What you have to do: Find every line below where the string "Calidad" shows up, and copy those lines.

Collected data

##############################

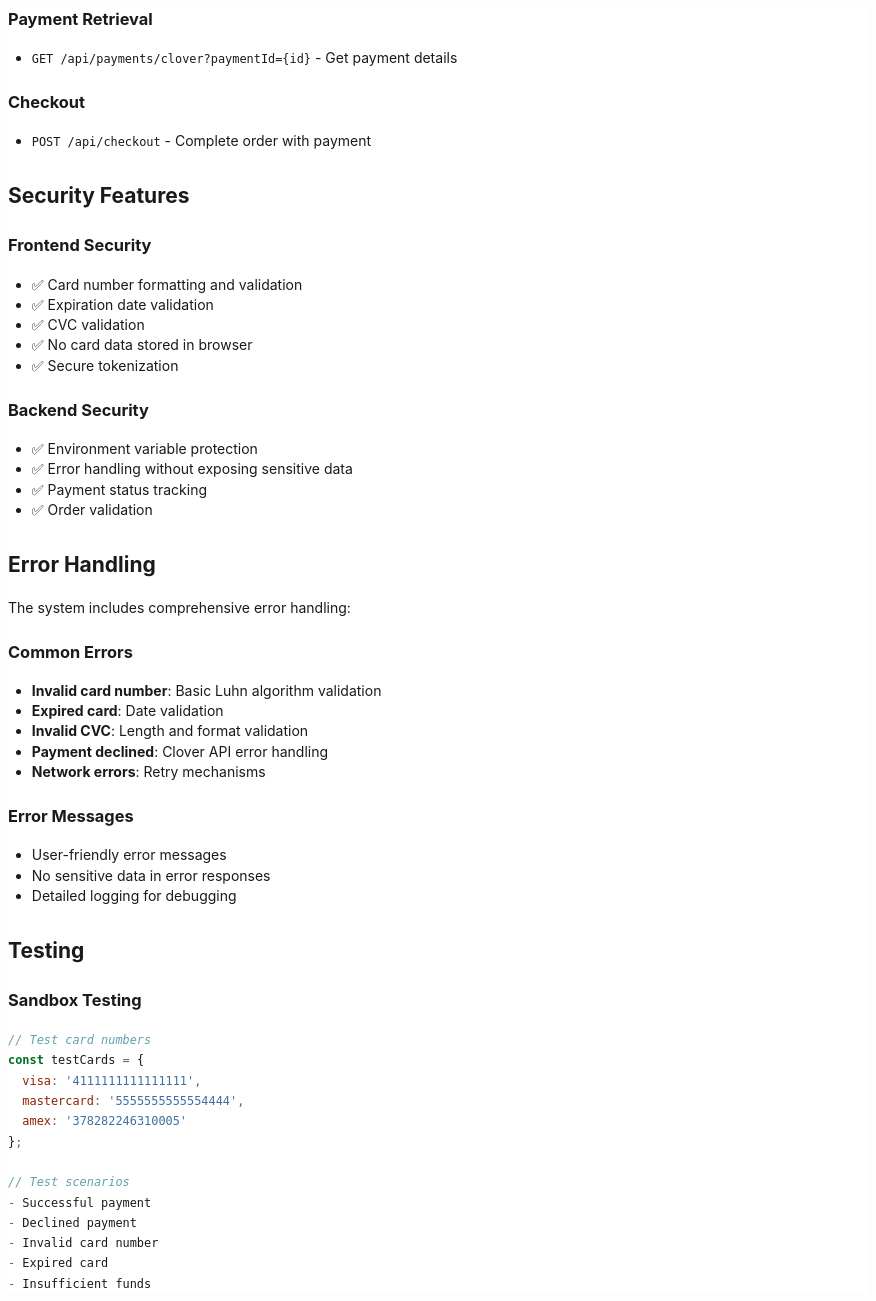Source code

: ### Payment Retrieval
- `GET /api/payments/clover?paymentId={id}` - Get payment details

### Checkout
- `POST /api/checkout` - Complete order with payment

## Security Features

### Frontend Security
- ✅ Card number formatting and validation
- ✅ Expiration date validation
- ✅ CVC validation
- ✅ No card data stored in browser
- ✅ Secure tokenization

### Backend Security
- ✅ Environment variable protection
- ✅ Error handling without exposing sensitive data
- ✅ Payment status tracking
- ✅ Order validation

## Error Handling

The system includes comprehensive error handling:

### Common Errors
- **Invalid card number**: Basic Luhn algorithm validation
- **Expired card**: Date validation
- **Invalid CVC**: Length and format validation
- **Payment declined**: Clover API error handling
- **Network errors**: Retry mechanisms

### Error Messages
- User-friendly error messages
- No sensitive data in error responses
- Detailed logging for debugging

## Testing

### Sandbox Testing
```javascript
// Test card numbers
const testCards = {
  visa: '4111111111111111',
  mastercard: '5555555555554444',
  amex: '378282246310005'
};

// Test scenarios
- Successful payment
- Declined payment
- Invalid card number
- Expired card
- Insufficient funds
```
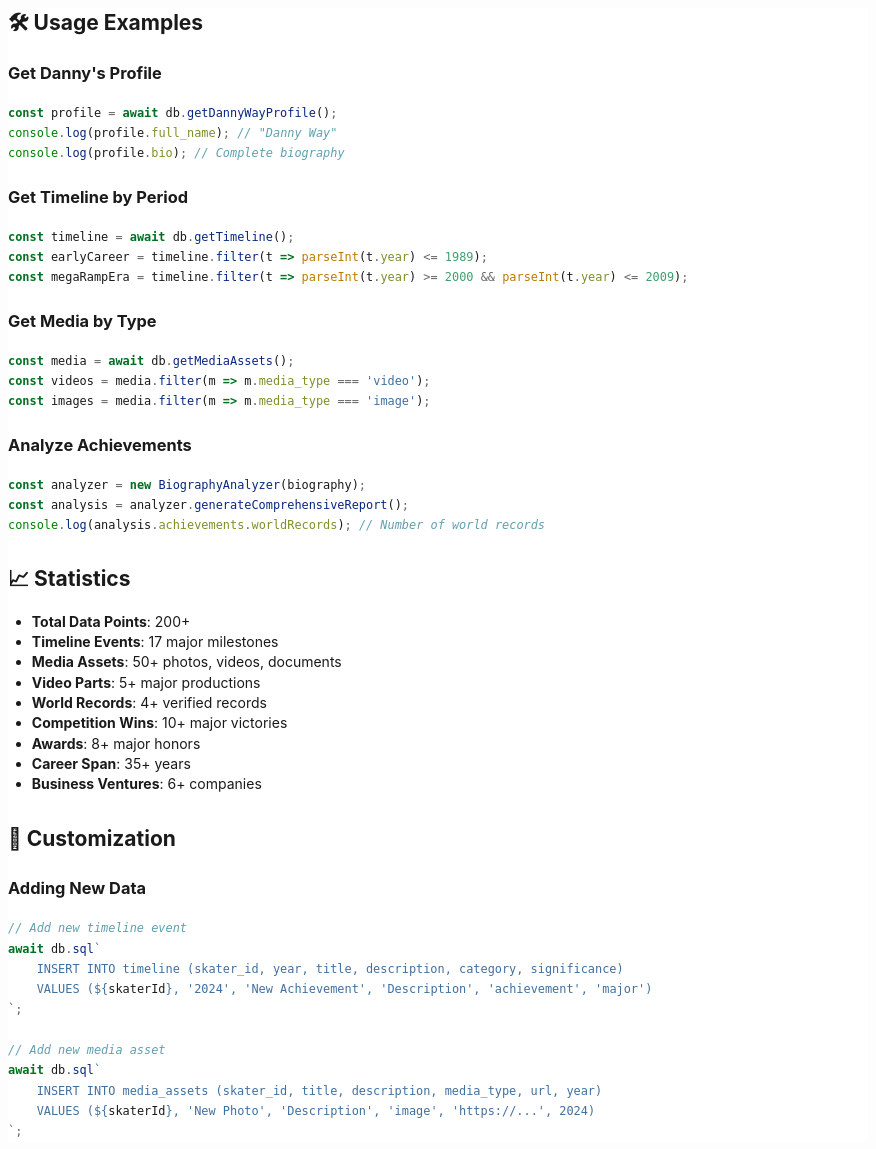 ## 🛠️ Usage Examples

### Get Danny's Profile
```javascript
const profile = await db.getDannyWayProfile();
console.log(profile.full_name); // "Danny Way"
console.log(profile.bio); // Complete biography
```

### Get Timeline by Period
```javascript
const timeline = await db.getTimeline();
const earlyCareer = timeline.filter(t => parseInt(t.year) <= 1989);
const megaRampEra = timeline.filter(t => parseInt(t.year) >= 2000 && parseInt(t.year) <= 2009);
```

### Get Media by Type
```javascript
const media = await db.getMediaAssets();
const videos = media.filter(m => m.media_type === 'video');
const images = media.filter(m => m.media_type === 'image');
```

### Analyze Achievements
```javascript
const analyzer = new BiographyAnalyzer(biography);
const analysis = analyzer.generateComprehensiveReport();
console.log(analysis.achievements.worldRecords); // Number of world records
```

## 📈 Statistics

- **Total Data Points**: 200+
- **Timeline Events**: 17 major milestones
- **Media Assets**: 50+ photos, videos, documents
- **Video Parts**: 5+ major productions
- **World Records**: 4+ verified records
- **Competition Wins**: 10+ major victories
- **Awards**: 8+ major honors
- **Career Span**: 35+ years
- **Business Ventures**: 6+ companies

## 🔧 Customization

### Adding New Data
```javascript
// Add new timeline event
await db.sql`
    INSERT INTO timeline (skater_id, year, title, description, category, significance)
    VALUES (${skaterId}, '2024', 'New Achievement', 'Description', 'achievement', 'major')
`;

// Add new media asset
await db.sql`
    INSERT INTO media_assets (skater_id, title, description, media_type, url, year)
    VALUES (${skaterId}, 'New Photo', 'Description', 'image', 'https://...', 2024)
`;
```
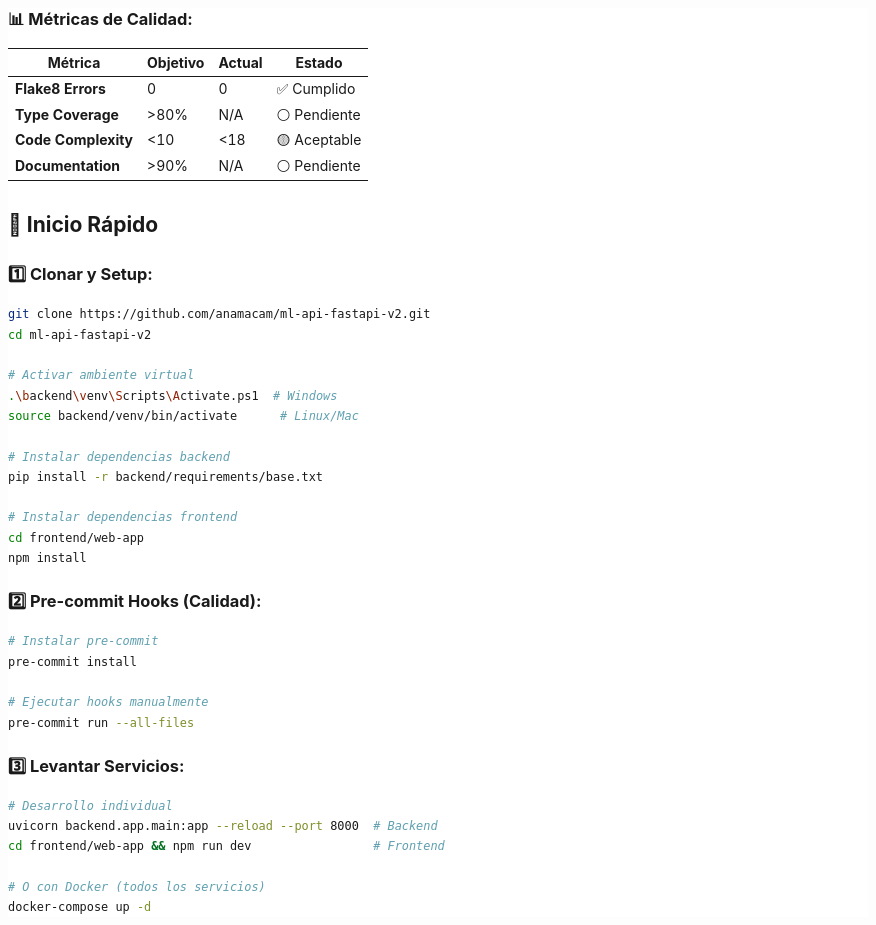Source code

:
 ```bash
```

### 📊 **Métricas de Calidad:**

| Métrica | Objetivo | Actual | Estado |
|---------|----------|--------|--------|
| **Flake8 Errors** | 0 | 0 | ✅ Cumplido |
| **Type Coverage** | >80% | N/A | ⚪ Pendiente |
| **Code Complexity** | <10 | <18 | 🟡 Aceptable |
| **Documentation** | >90% | N/A | ⚪ Pendiente |

## 🚀 Inicio Rápido

### 1️⃣ **Clonar y Setup:**

```bash
git clone https://github.com/anamacam/ml-api-fastapi-v2.git
cd ml-api-fastapi-v2

# Activar ambiente virtual
.\backend\venv\Scripts\Activate.ps1  # Windows
source backend/venv/bin/activate      # Linux/Mac

# Instalar dependencias backend
pip install -r backend/requirements/base.txt

# Instalar dependencias frontend
cd frontend/web-app
npm install
```

### 2️⃣ **Pre-commit Hooks (Calidad):**

```bash
# Instalar pre-commit
pre-commit install

# Ejecutar hooks manualmente
pre-commit run --all-files
```

### 3️⃣ **Levantar Servicios:**

```bash
# Desarrollo individual
uvicorn backend.app.main:app --reload --port 8000  # Backend
cd frontend/web-app && npm run dev                 # Frontend

# O con Docker (todos los servicios)
docker-compose up -d
```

##############################

Response below:
### 📊 **Métricas de Calidad:**
### 2️⃣ **Pre-commit Hooks (Calidad):**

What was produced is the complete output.